## WAT TE DOEN
Haal uit de lijst hieronder elke regel waarin de tekenreeks "left" voorkomt en schrijf die over. Het verschil tussen hoofdletters en kleine letters telt mee.

## LIJST BIJ OPDRACHT
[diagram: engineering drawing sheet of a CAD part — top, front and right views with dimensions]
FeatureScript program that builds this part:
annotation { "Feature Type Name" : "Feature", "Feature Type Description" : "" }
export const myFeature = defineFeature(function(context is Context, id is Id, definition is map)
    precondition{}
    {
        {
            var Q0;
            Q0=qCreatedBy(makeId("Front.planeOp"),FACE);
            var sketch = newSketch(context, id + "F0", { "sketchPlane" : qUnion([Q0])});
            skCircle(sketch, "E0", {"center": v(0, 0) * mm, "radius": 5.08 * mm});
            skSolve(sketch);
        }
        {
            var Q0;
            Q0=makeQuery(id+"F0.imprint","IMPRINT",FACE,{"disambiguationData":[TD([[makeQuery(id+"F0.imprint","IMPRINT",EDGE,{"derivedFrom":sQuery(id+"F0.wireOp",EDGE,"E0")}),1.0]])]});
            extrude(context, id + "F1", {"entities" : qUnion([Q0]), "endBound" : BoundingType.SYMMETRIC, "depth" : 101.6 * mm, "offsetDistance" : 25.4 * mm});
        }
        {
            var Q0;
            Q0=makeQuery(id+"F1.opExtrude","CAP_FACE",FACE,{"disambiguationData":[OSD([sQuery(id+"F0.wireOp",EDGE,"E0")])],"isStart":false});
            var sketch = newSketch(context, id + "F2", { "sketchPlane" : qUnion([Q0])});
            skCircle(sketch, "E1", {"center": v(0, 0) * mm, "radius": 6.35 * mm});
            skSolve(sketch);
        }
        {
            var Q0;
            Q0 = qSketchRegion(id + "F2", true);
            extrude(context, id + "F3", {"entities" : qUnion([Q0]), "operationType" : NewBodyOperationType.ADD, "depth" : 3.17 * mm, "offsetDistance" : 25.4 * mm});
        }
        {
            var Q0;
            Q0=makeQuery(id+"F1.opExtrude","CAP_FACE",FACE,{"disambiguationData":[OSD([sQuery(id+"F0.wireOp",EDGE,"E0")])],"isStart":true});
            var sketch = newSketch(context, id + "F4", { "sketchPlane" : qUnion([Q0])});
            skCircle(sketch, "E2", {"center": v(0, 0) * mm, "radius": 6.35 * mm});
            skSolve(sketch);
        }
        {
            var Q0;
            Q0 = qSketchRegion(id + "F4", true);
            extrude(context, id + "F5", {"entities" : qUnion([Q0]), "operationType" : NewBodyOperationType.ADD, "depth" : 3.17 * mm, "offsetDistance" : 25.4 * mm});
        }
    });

...

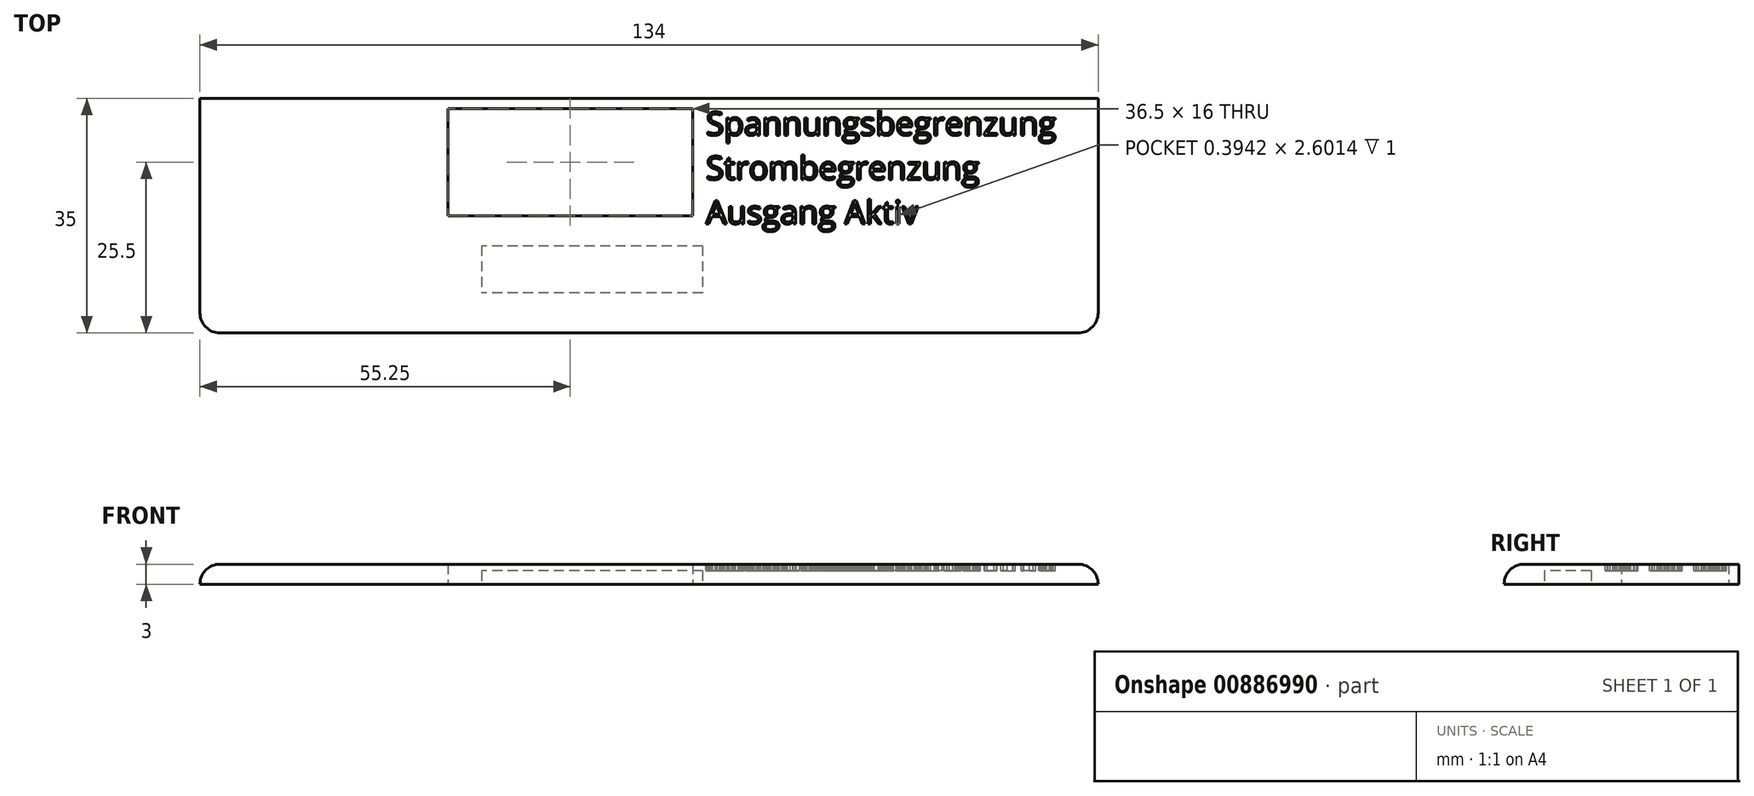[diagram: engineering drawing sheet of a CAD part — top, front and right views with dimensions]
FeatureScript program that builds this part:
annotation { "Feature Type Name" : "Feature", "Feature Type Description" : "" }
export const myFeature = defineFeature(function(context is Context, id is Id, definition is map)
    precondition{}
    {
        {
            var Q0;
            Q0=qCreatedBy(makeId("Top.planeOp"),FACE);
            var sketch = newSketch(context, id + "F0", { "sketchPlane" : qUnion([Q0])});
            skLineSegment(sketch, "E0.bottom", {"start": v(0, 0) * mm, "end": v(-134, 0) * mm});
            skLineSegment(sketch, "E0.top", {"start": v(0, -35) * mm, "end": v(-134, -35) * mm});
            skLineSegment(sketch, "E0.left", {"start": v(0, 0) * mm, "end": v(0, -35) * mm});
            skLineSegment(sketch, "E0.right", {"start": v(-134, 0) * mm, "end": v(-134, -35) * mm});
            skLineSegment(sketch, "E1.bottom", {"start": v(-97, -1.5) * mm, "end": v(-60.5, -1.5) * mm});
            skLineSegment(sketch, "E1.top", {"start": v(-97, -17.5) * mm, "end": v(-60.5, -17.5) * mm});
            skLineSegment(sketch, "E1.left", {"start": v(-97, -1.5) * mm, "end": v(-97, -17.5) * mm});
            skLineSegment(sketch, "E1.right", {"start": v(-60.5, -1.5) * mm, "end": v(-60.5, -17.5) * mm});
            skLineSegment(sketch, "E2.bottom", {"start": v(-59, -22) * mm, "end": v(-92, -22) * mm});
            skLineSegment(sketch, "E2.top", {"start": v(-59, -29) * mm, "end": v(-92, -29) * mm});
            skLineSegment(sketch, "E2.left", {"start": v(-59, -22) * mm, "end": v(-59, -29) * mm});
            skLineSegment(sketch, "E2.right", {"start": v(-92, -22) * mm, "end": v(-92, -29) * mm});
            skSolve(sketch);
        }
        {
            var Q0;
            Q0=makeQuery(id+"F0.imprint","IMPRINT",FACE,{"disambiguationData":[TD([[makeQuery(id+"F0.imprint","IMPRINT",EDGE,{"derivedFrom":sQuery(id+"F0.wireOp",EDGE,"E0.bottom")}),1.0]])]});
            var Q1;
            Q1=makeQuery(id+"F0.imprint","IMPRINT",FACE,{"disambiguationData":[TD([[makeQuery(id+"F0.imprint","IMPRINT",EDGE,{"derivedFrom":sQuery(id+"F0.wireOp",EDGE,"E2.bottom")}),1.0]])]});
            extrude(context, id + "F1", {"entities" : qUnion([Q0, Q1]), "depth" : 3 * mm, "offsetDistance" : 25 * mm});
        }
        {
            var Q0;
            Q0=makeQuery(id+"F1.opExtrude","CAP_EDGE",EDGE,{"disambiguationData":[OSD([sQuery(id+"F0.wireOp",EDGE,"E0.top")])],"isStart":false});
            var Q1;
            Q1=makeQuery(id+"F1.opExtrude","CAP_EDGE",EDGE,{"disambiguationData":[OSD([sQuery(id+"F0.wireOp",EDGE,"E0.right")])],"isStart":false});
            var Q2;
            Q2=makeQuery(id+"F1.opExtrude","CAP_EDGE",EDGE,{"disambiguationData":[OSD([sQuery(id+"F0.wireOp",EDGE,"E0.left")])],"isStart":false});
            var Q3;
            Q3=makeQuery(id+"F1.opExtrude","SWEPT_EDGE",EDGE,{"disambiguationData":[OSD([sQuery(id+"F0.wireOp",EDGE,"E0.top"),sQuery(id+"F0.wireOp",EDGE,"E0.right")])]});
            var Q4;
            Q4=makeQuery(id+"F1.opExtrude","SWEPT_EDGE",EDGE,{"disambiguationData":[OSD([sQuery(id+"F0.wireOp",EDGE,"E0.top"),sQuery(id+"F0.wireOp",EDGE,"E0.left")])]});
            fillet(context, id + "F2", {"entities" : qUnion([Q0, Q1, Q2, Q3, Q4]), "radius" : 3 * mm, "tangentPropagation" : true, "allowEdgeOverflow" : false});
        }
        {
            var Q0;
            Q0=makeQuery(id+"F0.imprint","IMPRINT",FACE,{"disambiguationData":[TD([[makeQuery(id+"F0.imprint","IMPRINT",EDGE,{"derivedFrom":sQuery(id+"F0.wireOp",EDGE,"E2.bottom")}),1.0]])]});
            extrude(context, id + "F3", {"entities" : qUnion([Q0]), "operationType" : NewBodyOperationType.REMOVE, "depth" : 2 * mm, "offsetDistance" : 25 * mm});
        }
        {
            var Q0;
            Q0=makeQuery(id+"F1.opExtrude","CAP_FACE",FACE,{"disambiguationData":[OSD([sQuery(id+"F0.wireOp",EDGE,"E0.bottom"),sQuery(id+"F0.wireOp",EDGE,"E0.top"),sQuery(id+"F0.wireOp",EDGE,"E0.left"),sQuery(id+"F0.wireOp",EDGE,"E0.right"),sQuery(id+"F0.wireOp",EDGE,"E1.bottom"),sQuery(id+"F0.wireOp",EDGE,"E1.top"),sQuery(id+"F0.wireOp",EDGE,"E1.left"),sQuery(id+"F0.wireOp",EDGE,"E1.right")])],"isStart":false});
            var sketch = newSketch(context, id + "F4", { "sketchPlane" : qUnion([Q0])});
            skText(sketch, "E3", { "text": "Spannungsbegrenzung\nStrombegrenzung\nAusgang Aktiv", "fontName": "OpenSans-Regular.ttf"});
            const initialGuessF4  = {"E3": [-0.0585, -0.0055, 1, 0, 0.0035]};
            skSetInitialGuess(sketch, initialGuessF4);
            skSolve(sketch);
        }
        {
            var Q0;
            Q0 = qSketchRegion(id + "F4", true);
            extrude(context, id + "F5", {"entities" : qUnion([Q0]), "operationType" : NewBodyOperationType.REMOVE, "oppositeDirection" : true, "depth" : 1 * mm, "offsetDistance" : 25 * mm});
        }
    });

==

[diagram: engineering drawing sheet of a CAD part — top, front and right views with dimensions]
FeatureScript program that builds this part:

## UITGEWERKTE OPDRACHT
            skLineSegment(sketch, "E0.left", {"start": v(0, 0) * mm, "end": v(0, -35) * mm});
            skLineSegment(sketch, "E1.left", {"start": v(-97, -1.5) * mm, "end": v(-97, -17.5) * mm});
            skLineSegment(sketch, "E2.left", {"start": v(-59, -22) * mm, "end": v(-59, -29) * mm});
            Q2=makeQuery(id+"F1.opExtrude","CAP_EDGE",EDGE,{"disambiguationData":[OSD([sQuery(id+"F0.wireOp",EDGE,"E0.left")])],"isStart":false});
            Q4=makeQuery(id+"F1.opExtrude","SWEPT_EDGE",EDGE,{"disambiguationData":[OSD([sQuery(id+"F0.wireOp",EDGE,"E0.top"),sQuery(id+"F0.wireOp",EDGE,"E0.left")])]});
            Q0=makeQuery(id+"F1.opExtrude","CAP_FACE",FACE,{"disambiguationData":[OSD([sQuery(id+"F0.wireOp",EDGE,"E0.bottom"),sQuery(id+"F0.wireOp",EDGE,"E0.top"),sQuery(id+"F0.wireOp",EDGE,"E0.left"),sQuery(id+"F0.wireOp",EDGE,"E0.right"),sQuery(id+"F0.wireOp",EDGE,"E1.bottom"),sQuery(id+"F0.wireOp",EDGE,"E1.top"),sQuery(id+"F0.wireOp",EDGE,"E1.left"),sQuery(id+"F0.wireOp",EDGE,"E1.right")])],"isStart":false});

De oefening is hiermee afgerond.